Hacker Newsnew | past | comments | ask | show | jobs | submitlogin

I worked at a storage company and the scariest thing I learned is that your data can be corrupt even though the drive itself says that the data was written correctly. The only way to really be sure is to check your files after writing them that they match. Now whenever I do a backup, I always go through them one more time and do a byte-by-byte comparison before being assured that it's okay.


This is true. Which is why we really, really need checksummed filesystems. I am very worried that this hasn't made its way into mainstream computing yet, especially given the growing drive sizes and massive CPU speed increases.


I run a 10x3TB ZFS raidz2 array at home. I've seen 18 checksum errors at the device level in the last year - these are corruption from the device that ZFS detected with a checksum, and was able to correct using redundancy. If you're not checksumming at some level in your system, you should be outsourcing your storage to someone else; consumer level hardware with commodity file systems isn't good enough.


You know, I'm not really sure I buy this. I worked for a storage company in the past, and I put a simple checksumming algorithm in our code sort of like the zfs one. Turns out that two or three obscure software bugs later that thing stopped firing randomly, and started picking out kernel bugs. Once we nailed a few of those the errors became "harder". By that I mean that, we stopped getting data that the drives claimed was good but we thought was bad.

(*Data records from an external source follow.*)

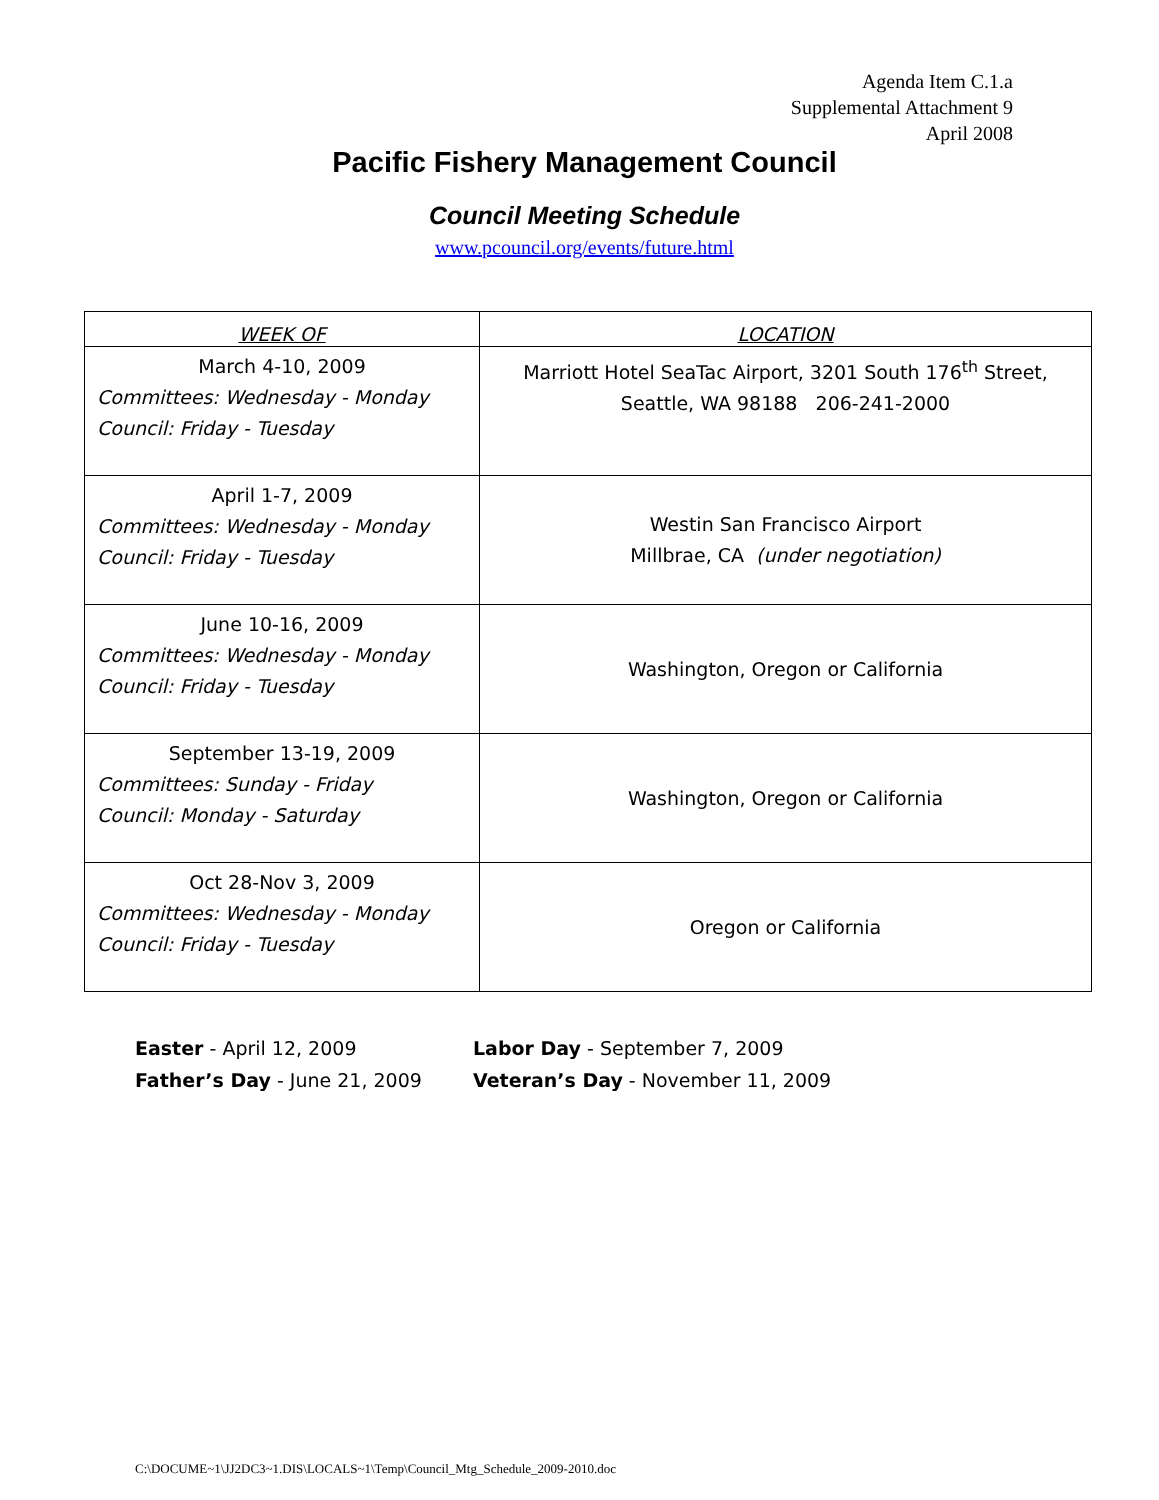Agenda Item C.1.a
Supplemental Attachment 9
April 2008
Pacific Fishery Management Council
Council Meeting Schedule
www.pcouncil.org/events/future.html
| WEEK OF | LOCATION |
| --- | --- |
| March 4-10, 2009 Committees: Wednesday - Monday Council: Friday - Tuesday | Marriott Hotel SeaTac Airport, 3201 South 176<sup>th</sup> Street, Seattle, WA 98188 206-241-2000 |
| April 1-7, 2009 Committees: Wednesday - Monday Council: Friday - Tuesday | Westin San Francisco Airport Millbrae, CA (under negotiation) |
| June 10-16, 2009 Committees: Wednesday - Monday Council: Friday - Tuesday | Washington, Oregon or California |
| September 13-19, 2009 Committees: Sunday - Friday Council: Monday - Saturday | Washington, Oregon or California |
| Oct 28-Nov 3, 2009 Committees: Wednesday - Monday Council: Friday - Tuesday | Oregon or California |
Easter - April 12, 2009
Father’s Day - June 21, 2009
Labor Day - September 7, 2009
Veteran’s Day - November 11, 2009
C:\DOCUME~1\JJ2DC3~1.DIS\LOCALS~1\Temp\Council_Mtg_Schedule_2009-2010.doc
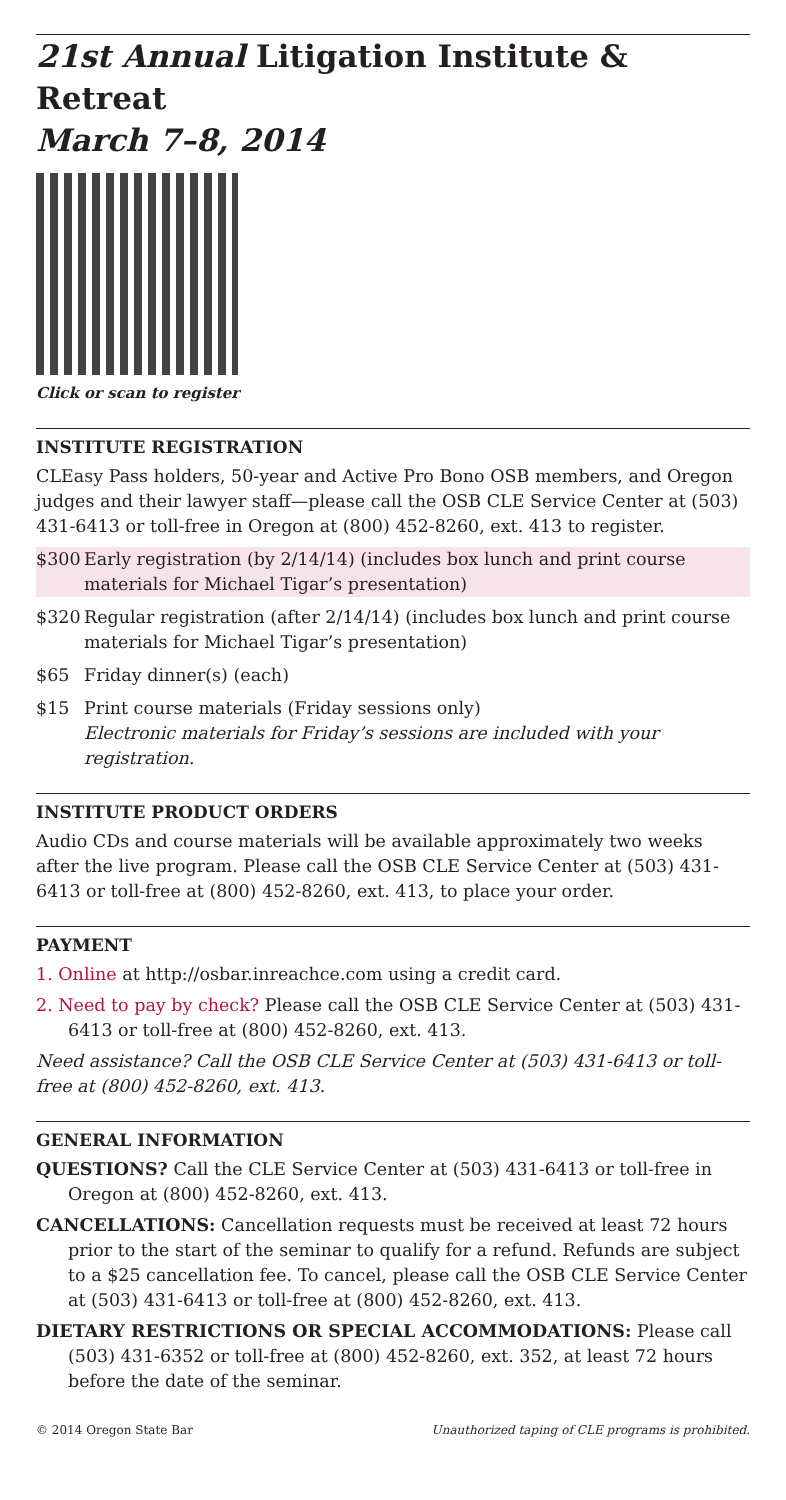21st Annual Litigation Institute & Retreat
March 7–8, 2014
Click or scan to register
INSTITUTE REGISTRATION
CLEasy Pass holders, 50-year and Active Pro Bono OSB members, and Oregon judges and their lawyer staff—please call the OSB CLE Service Center at (503) 431-6413 or toll-free in Oregon at (800) 452-8260, ext. 413 to register.
$300 Early registration (by 2/14/14) (includes box lunch and print course materials for Michael Tigar’s presentation)
$320 Regular registration (after 2/14/14) (includes box lunch and print course materials for Michael Tigar’s presentation)
$65 Friday dinner(s) (each)
$15 Print course materials (Friday sessions only)
Electronic materials for Friday’s sessions are included with your registration.
INSTITUTE PRODUCT ORDERS
Audio CDs and course materials will be available approximately two weeks after the live program. Please call the OSB CLE Service Center at (503) 431-6413 or toll-free at (800) 452-8260, ext. 413, to place your order.
PAYMENT
1. Online at http://osbar.inreachce.com using a credit card.
2. Need to pay by check? Please call the OSB CLE Service Center at (503) 431-6413 or toll-free at (800) 452-8260, ext. 413.
Need assistance? Call the OSB CLE Service Center at (503) 431-6413 or toll-free at (800) 452-8260, ext. 413.
GENERAL INFORMATION
QUESTIONS? Call the CLE Service Center at (503) 431-6413 or toll-free in Oregon at (800) 452-8260, ext. 413.
CANCELLATIONS: Cancellation requests must be received at least 72 hours prior to the start of the seminar to qualify for a refund. Refunds are subject to a $25 cancellation fee. To cancel, please call the OSB CLE Service Center at (503) 431-6413 or toll-free at (800) 452-8260, ext. 413.
DIETARY RESTRICTIONS OR SPECIAL ACCOMMODATIONS: Please call (503) 431-6352 or toll-free at (800) 452-8260, ext. 352, at least 72 hours before the date of the seminar.
© 2014 Oregon State Bar Unauthorized taping of CLE programs is prohibited.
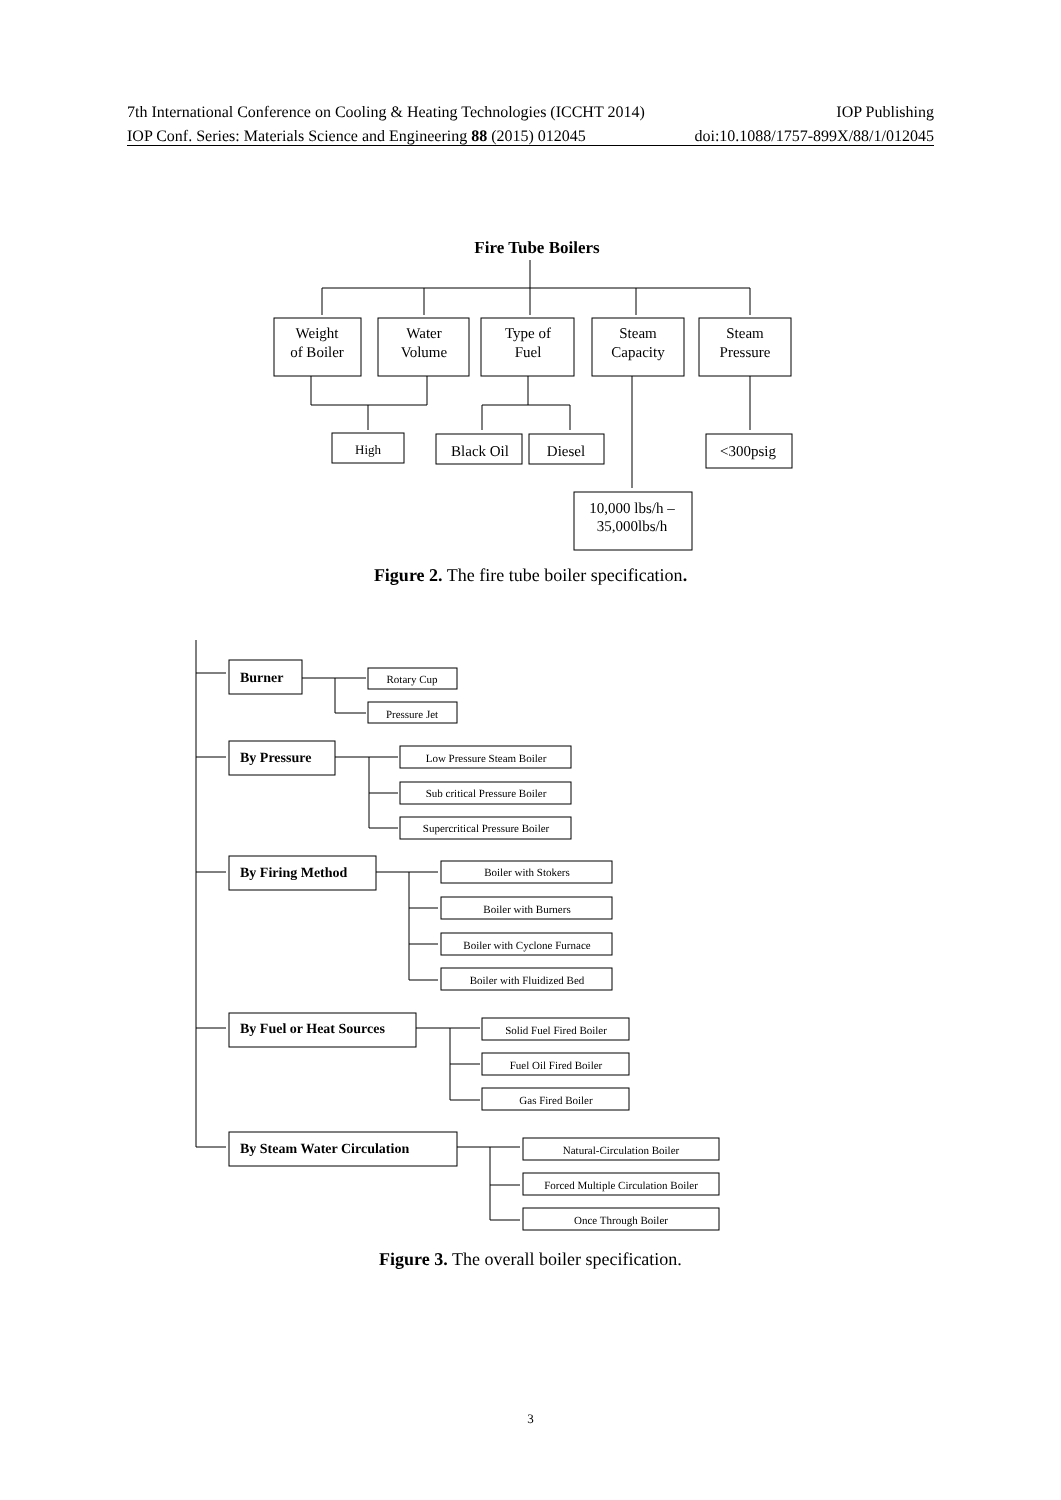7th International Conference on Cooling & Heating Technologies (ICCHT 2014) IOP Publishing
IOP Conf. Series: Materials Science and Engineering 88 (2015) 012045 doi:10.1088/1757-899X/88/1/012045
Fire Tube Boilers
Weight
of Boiler
Water
Volume
Type of
Fuel
Steam
Capacity
Steam
Pressure
High
Black Oil
Diesel
<300psig
10,000 lbs/h –
35,000lbs/h
Figure 2. The fire tube boiler specification.
Burner
By Pressure
By Firing Method
By Fuel or Heat Sources
By Steam Water Circulation
Rotary Cup
Pressure Jet
Low Pressure Steam Boiler
Sub critical Pressure Boiler
Supercritical Pressure Boiler
Boiler with Stokers
Boiler with Burners
Boiler with Cyclone Furnace
Boiler with Fluidized Bed
Solid Fuel Fired Boiler
Fuel Oil Fired Boiler
Gas Fired Boiler
Natural-Circulation Boiler
Forced Multiple Circulation Boiler
Once Through Boiler
Figure 3. The overall boiler specification.
3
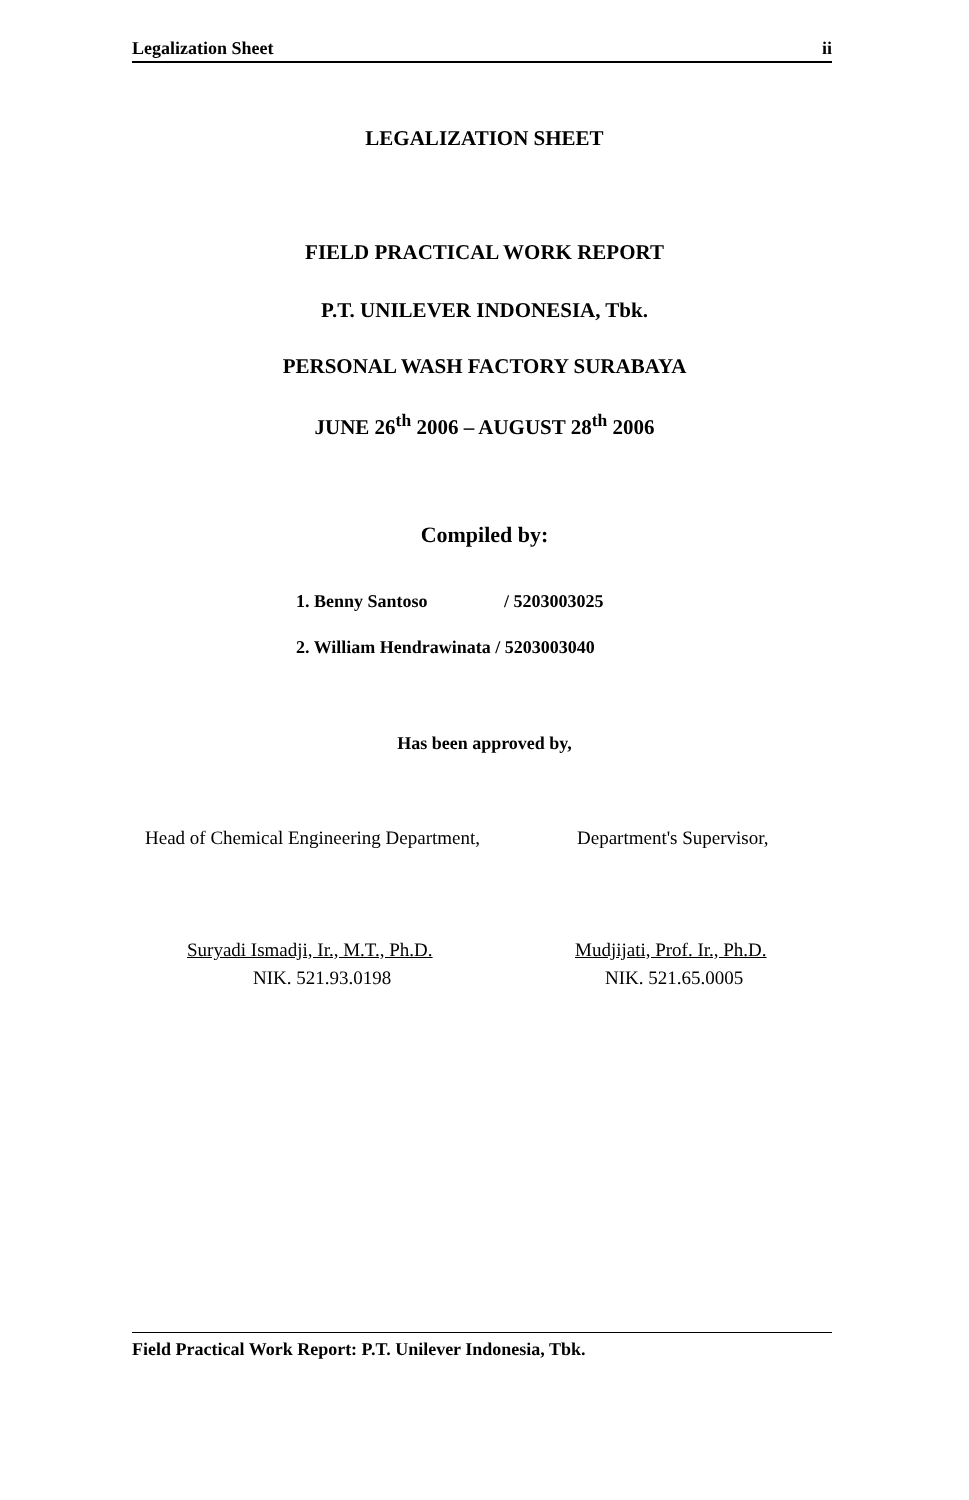Legalization Sheet ii
LEGALIZATION SHEET
FIELD PRACTICAL WORK REPORT
P.T. UNILEVER INDONESIA, Tbk.
PERSONAL WASH FACTORY SURABAYA
JUNE 26<sup>th</sup> 2006 – AUGUST 28<sup>th</sup> 2006
Compiled by:
1. Benny Santoso / 5203003025
2. William Hendrawinata / 5203003040
Has been approved by,
Head of Chemical Engineering Department,
Suryadi Ismadji, Ir., M.T., Ph.D.
NIK. 521.93.0198
Department's Supervisor,
Mudjijati, Prof. Ir., Ph.D.
NIK. 521.65.0005
Field Practical Work Report: P.T. Unilever Indonesia, Tbk.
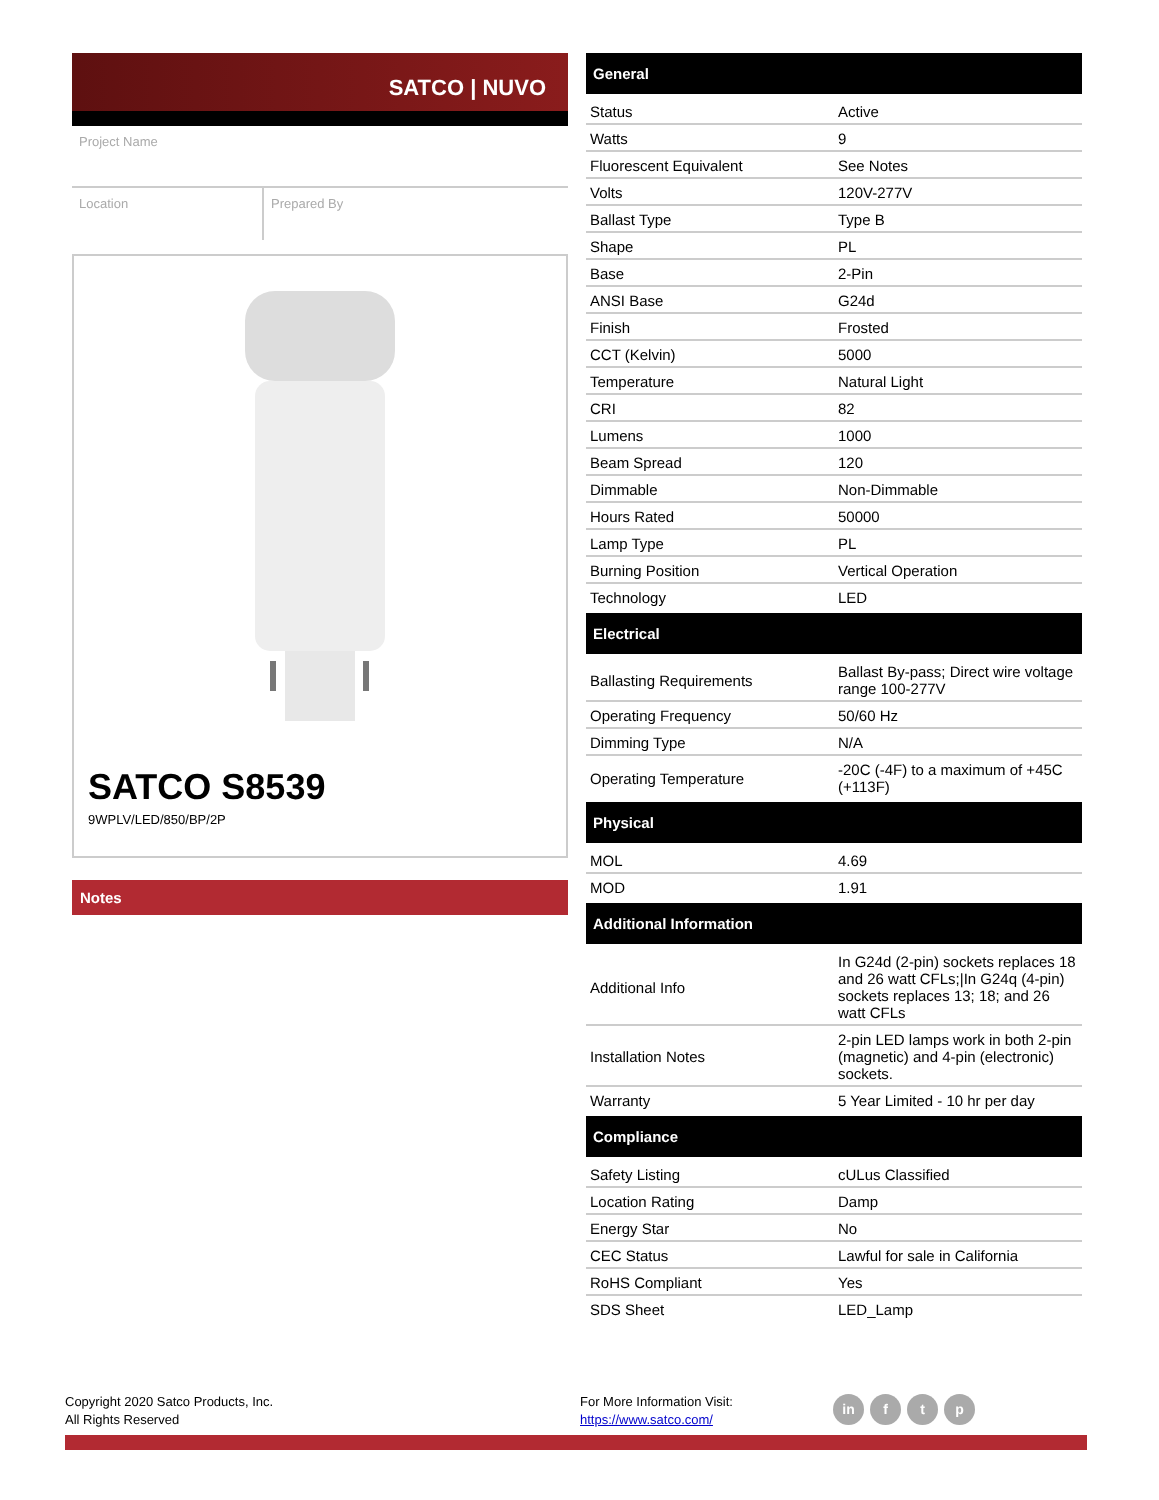SATCO | NUVO
Project Name
Location Prepared By
SATCO S8539
9WPLV/LED/850/BP/2P
Notes
| General | |
| --- | --- |
| Status | Active |
| Watts | 9 |
| Fluorescent Equivalent | See Notes |
| Volts | 120V-277V |
| Ballast Type | Type B |
| Shape | PL |
| Base | 2-Pin |
| ANSI Base | G24d |
| Finish | Frosted |
| CCT (Kelvin) | 5000 |
| Temperature | Natural Light |
| CRI | 82 |
| Lumens | 1000 |
| Beam Spread | 120 |
| Dimmable | Non-Dimmable |
| Hours Rated | 50000 |
| Lamp Type | PL |
| Burning Position | Vertical Operation |
| Technology | LED |
| Electrical | |
| Ballasting Requirements | Ballast By-pass; Direct wire voltage range 100-277V |
| Operating Frequency | 50/60 Hz |
| Dimming Type | N/A |
| Operating Temperature | -20C (-4F) to a maximum of +45C (+113F) |
| Physical | |
| MOL | 4.69 |
| MOD | 1.91 |
| Additional Information | |
| Additional Info | In G24d (2-pin) sockets replaces 18 and 26 watt CFLs;/In G24q (4-pin) sockets replaces 13; 18; and 26 watt CFLs |
| Installation Notes | 2-pin LED lamps work in both 2-pin (magnetic) and 4-pin (electronic) sockets. |
| Warranty | 5 Year Limited - 10 hr per day |
| Compliance | |
| Safety Listing | cULus Classified |
| Location Rating | Damp |
| Energy Star | No |
| CEC Status | Lawful for sale in California |
| RoHS Compliant | Yes |
| SDS Sheet | LED_Lamp |
Copyright 2020 Satco Products, Inc.
All Rights Reserved
For More Information Visit:
https://www.satco.com/
in f t p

Modern drives are ECC'ed to hell and back, on a enterprise systems (aka ones with ECC RAM and ECC'ed buses) a sector that comes back bad is likely the result of a software/firmware bug somewhere, and in many cases was written (or simply not written) bad.

Put another way, if you read a sector off a disk and conclude that it was bad, and a reread returns the same data, it was probably written bad. The fun part is then taking the resulting "bad" data and looking at it.

Reminds me of early in my career a linux machine we were running a CVS server on once or twice a year reported corrupted CVS files, and when looking at them, I often found data from other files stuck in the middle, often in 4k sized regions.


> you should be outsourcing your storage to someone else

Well, I'd need to be sure that "someone else" does things properly. My experience with various "someone elses" so far hasn't been stellar — most services I've tried were just a fancy sticker placed onto the same thing that I'm doing myself.


How does checksumming help if the data is in cache and waiting to be written ? For ex: I have 1MB of data, i write it but it stays in buffer cache after written and when you do checksum you are computing the checksum on buffer cache .

On Linux you have to drop_caches and then read get the checksum to be sure. Now per buffer or file drop_cache isnt available as per my knowledge . If you are doing a systemwide drop_caches you are invalidating the good and bad ones.

What if now if device is maintaing cache as well in addition to buffer cache?

Can someone clarify ?


How do you know you put good data into the cache in the first place?

There's always going to be a place where errors can creep in. There are no absolute guarantees; it's a numbers game. We've got more and more data, so the chance of corruption increases even if the per-bit probability stays the same. Checksumming reduces the per-bit probability across a whole layer of the stack - the layer where the data lives longest. That's the win.


Agree whole heartedly.

I was asking this thinking of open(<file>,O_DIRECT|O_RDONLY); that bypasses buffer cache and read directly from the disk that atleast solves buffer cache i guess. The disk cache is another thing ie if we disable it we are good at the cost of performance.

I was pointing that tests can do these kind of things.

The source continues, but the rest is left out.